A multifaceted word that encompasses within Christian thought a range of aspectsfaith in God, certainty and assurance of one's relationship with God, a sense of boldness that is dependent on a realization of one's acceptance by God, and a conviction that one's destiny is secure in God. To put one's ultimate trust or confidence either in human ability and power or in false gods and the things of this world is to discover with the men of Shechem the ultimate weakness of the mundane world ( Judges 9:26 ). But to place one's confidence in the Lord rather than in the power of a human army is to begin to confront the mysterious power of the true God, who engenders in his followers genuine, growing confidence ( 2 Kings 18:19-19:13 ; Isa 36:4-37:20 ; cf. 1 Cor 2:1-8 ).
This developing sense of confidence in the Lord provided the basis for a sense of assurance to Israel for living in this world as a people of God. In the New Testament era confidence in God was also foundational for the expectations of a wonderful future in the hereafter in heaven with Christ ( 2 Cor 5:6-8 ; Php 1:6 ; 1 John 2:28 ; Rev 21:1-8 ). Rooted in the confidence that came through the resurrection of Jesus, the early Christians were willing to follow their Lord's example of suffering and even death. Although Paul had once found his confidence in his Jewish heritage and his personal accomplishments, he discovered that true confidence was to be found only through the power of God in Christ. The result of his newfound confidence was that instead of being a persecutor he willingly accepted the role of becoming a persecuted one for Christ (cf. Php 3:4-16 ).

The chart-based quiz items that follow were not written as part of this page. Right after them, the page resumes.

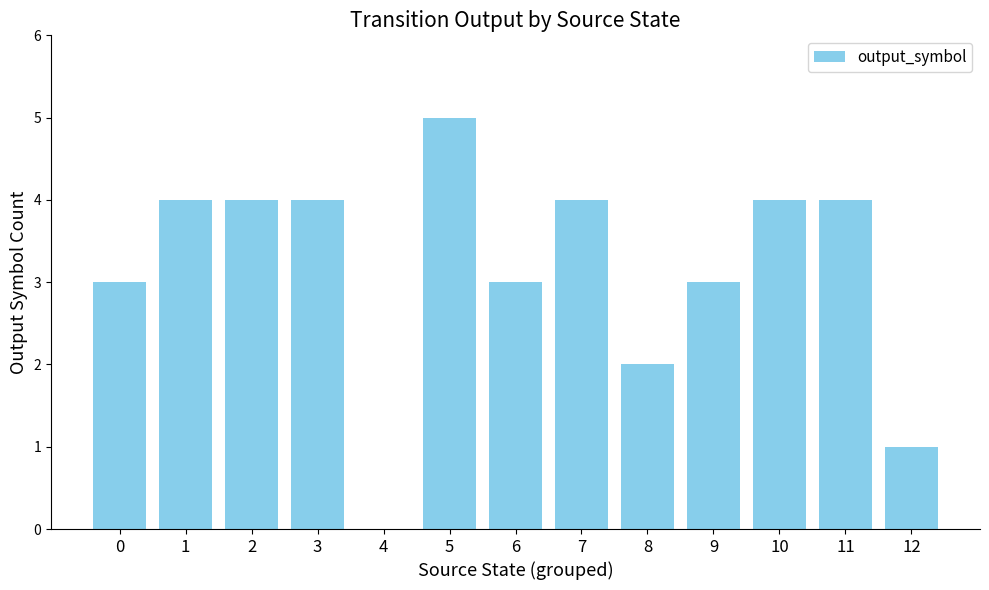

How many values are between 3 and 4?

9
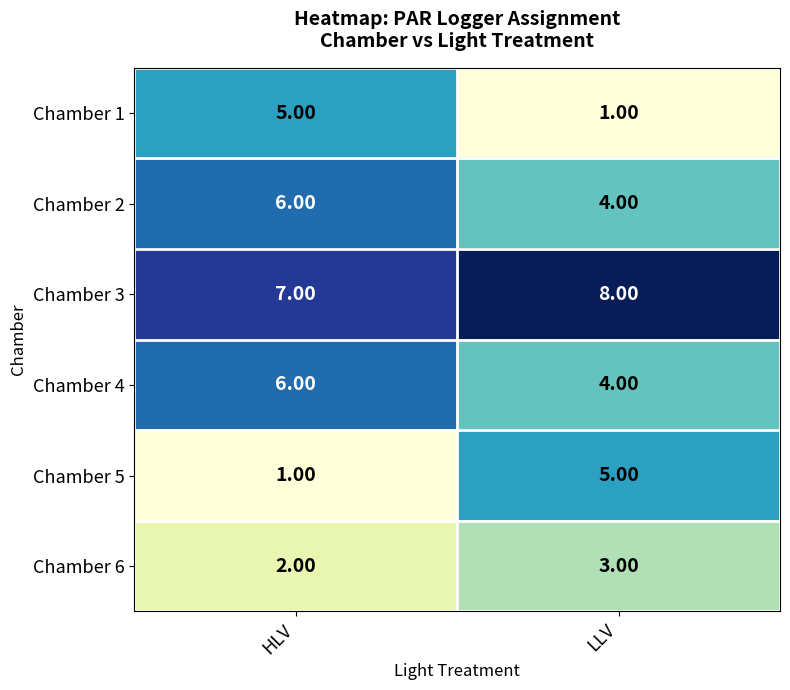

Rank the categories by Chamber 2 value from lowest to highest.

LLV, HLV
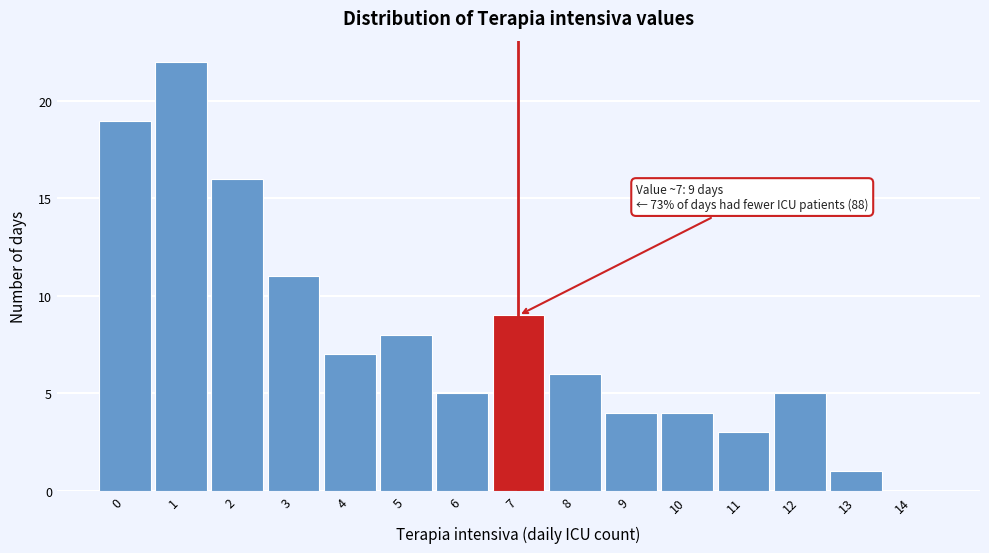

Reading left to right, transcribe all the data shown in this chart.

0=19	1=22	2=16	3=11	4=7	5=8	6=5	7=9	8=6	9=4	10=4	11=3	12=5	13=1	14=0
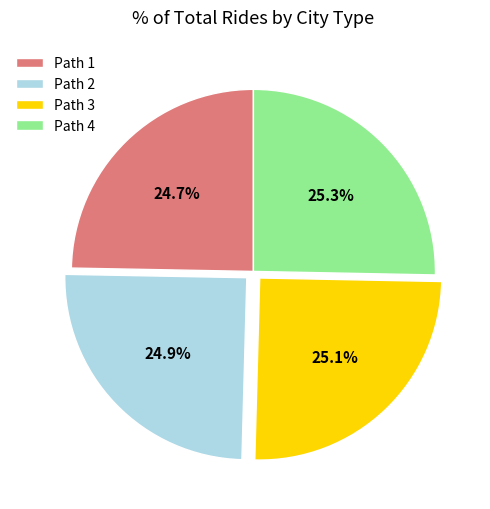

Count the number of slices in the pie.

4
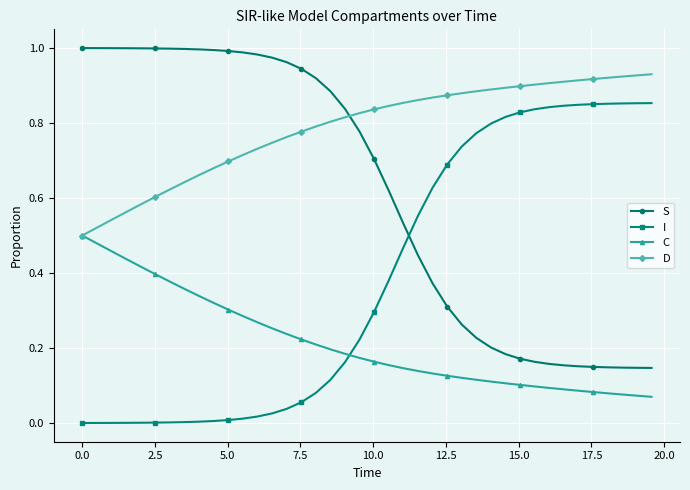

List the series in order of their peak value, lowest first.

C, I, D, S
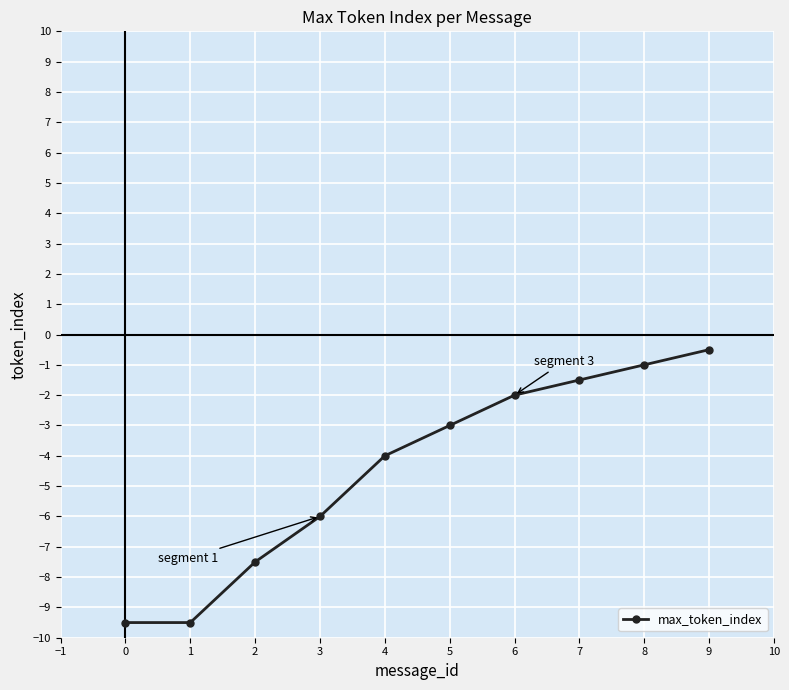

Is it true that the value at 5 is -3.0?

True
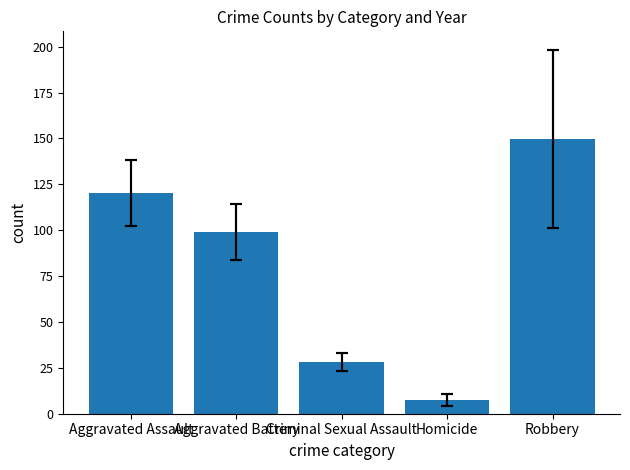

Rank the series at 2023 from lowest to highest value.

Homicide, Criminal Sexual Assault, Aggravated Battery, Aggravated Assault, Robbery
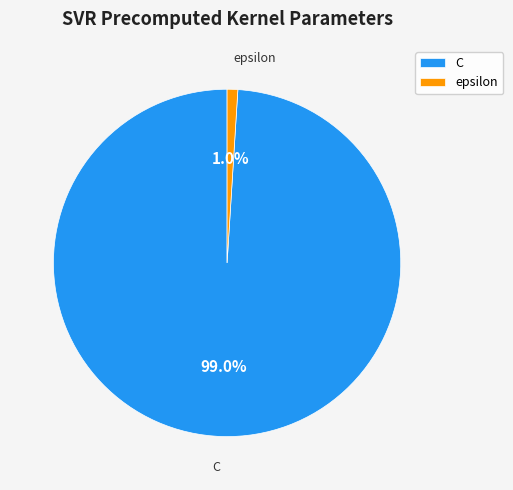

To the nearest percent, what is the difference between the largest and smallest slice percentages?

98%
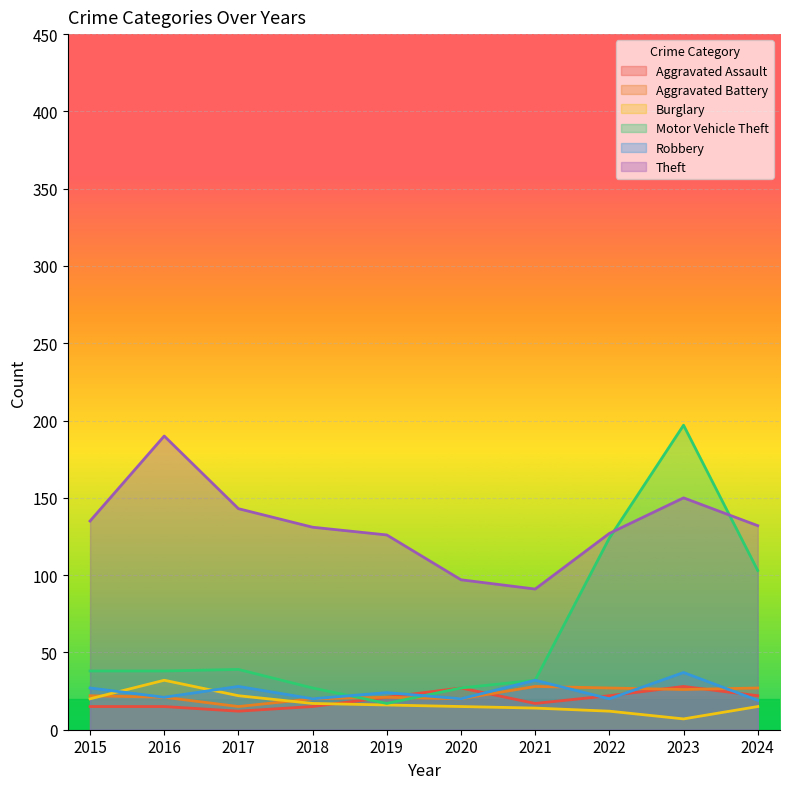

Which category has the lowest value in the Robbery series?

2024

Jesus Christ is alive for Christians and he will return to claim his own, both those who have died and those who are still living ( 1 Thess 4:13-18 )! In this confidence the early Christians coined their Aramaic trademark prayer/greeting: Maranatha, "Come, our Lord!"/"Our Lord is coming!" ( 1 Cor 16:22 ; Rev 22:20 ). As Paul realized the end of his life was on the horizon ( Php 1:21-23 ), he echoed separately that great expectation of the coming day of the Lord ( Php 1:6 ; 2:16 ; 3:20 ; 4:5 ). Christians at their best have always been an eschatological community of hope.
This eschatological confidence is not a "do-nothing, pie-in-the-sky-by-and-by" philosophy but is wrapped in a summons to authentic, active, moral integrity based on the model life of Jesus, the servant Lord who gave his life for others. Christianity is not a mere religion humans practice; it is a confident way of living based on what God has done in Christ. But Christian confidence does not mean that Christians cease to be human or lack human characteristics. Even Paul went through periods of discouragement when his troubles were almost unbearable ( 2 Co 1:8 ). But the resurrection of Jesus provides the key throughout life that confidence is based not on ourselves or our activity but on God who can raise the dead and give us the capacity to face adversity ( 2 Co 1:9-10 ).